The Drug Enforcement Administration (DEA) reported that in 2019, 1,208 kilograms of fentanyl possessed On the south-west border. Only 148 kilograms – or 12 percent – were seized between ports of entry, while the rest were seized at ports. “Major Mode of Illicit Opioid Transportation” in the United States. According to In DEA, “Land Transportation Through Interstate Systems.” A from December 2021 to May 2022 Analysis A press release from Customs and Border Protection and an official Twitter post by American Immigration Council Policy Director Aaron Reichlin-Melnyk showed that only two fentanyl seizures were made crossing the border on foot between ports of entry.

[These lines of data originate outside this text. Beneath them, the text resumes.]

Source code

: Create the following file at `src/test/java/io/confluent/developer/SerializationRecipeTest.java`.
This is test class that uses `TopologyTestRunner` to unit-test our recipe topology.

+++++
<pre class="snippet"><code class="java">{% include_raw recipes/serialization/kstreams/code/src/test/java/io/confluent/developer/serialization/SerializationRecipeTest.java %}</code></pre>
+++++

According to According to David J. Beer, associate director of immigration studies at the Cato Institute, “out of 1.8 million arrests by the Border Patrol of illegal border crossers, only 279 fentanyl were seized”—that’s 0.02 percent. “The largest number of drug seizures” at Border Patrol checkpoints from FY 2016 to FY 2020 “involved only US citizens, and the majority of those US citizen drug seizures involved marijuana and no other drugs,” explained A Government Accountability Office report last year. only 4 percent “Involves one or more potentially removable persons.”

Critics point out that these statistics measure convulsions-There can be large amounts of fentanyl that are not only being detected, but are being smuggled into ports. In reality, it is easier for drug traffickers to avoid scrutiny at ports than in them. “Customs and Border Protection guess that it seized 2 percent of cocaine (the only drug analyzed) at Southwest land ports of entry in 2020, while it approx Its deterrence effectiveness rate for illegal crossings was about 83 percent in 2021,” Beer said written. “This means that drugs arriving at a port of entry are about 97 percent less likely to be contraband than those arriving at a port of entry.”

Even so, critics worry that high immigrant arrivals are leading to more fentanyl entering the country, confusing immigration agents. a Analysis Reichlin-Melnick found no correlation between migration rate and opiate seizures. If immigration agents are confused, we would expect fewer drug interceptions during periods of high immigration—but the data do not bear this out.

Fentanyl overdose is a pressing problem, but closing the border is not the solution. Only drugs are prohibited exacerbates The negative effects Keeps treatment out of reach of black marketers and drug addicts. And ultimately, scapegoating foreigners and painting borders with a broad brush obscures the real reasons behind America’s fentanyl deaths.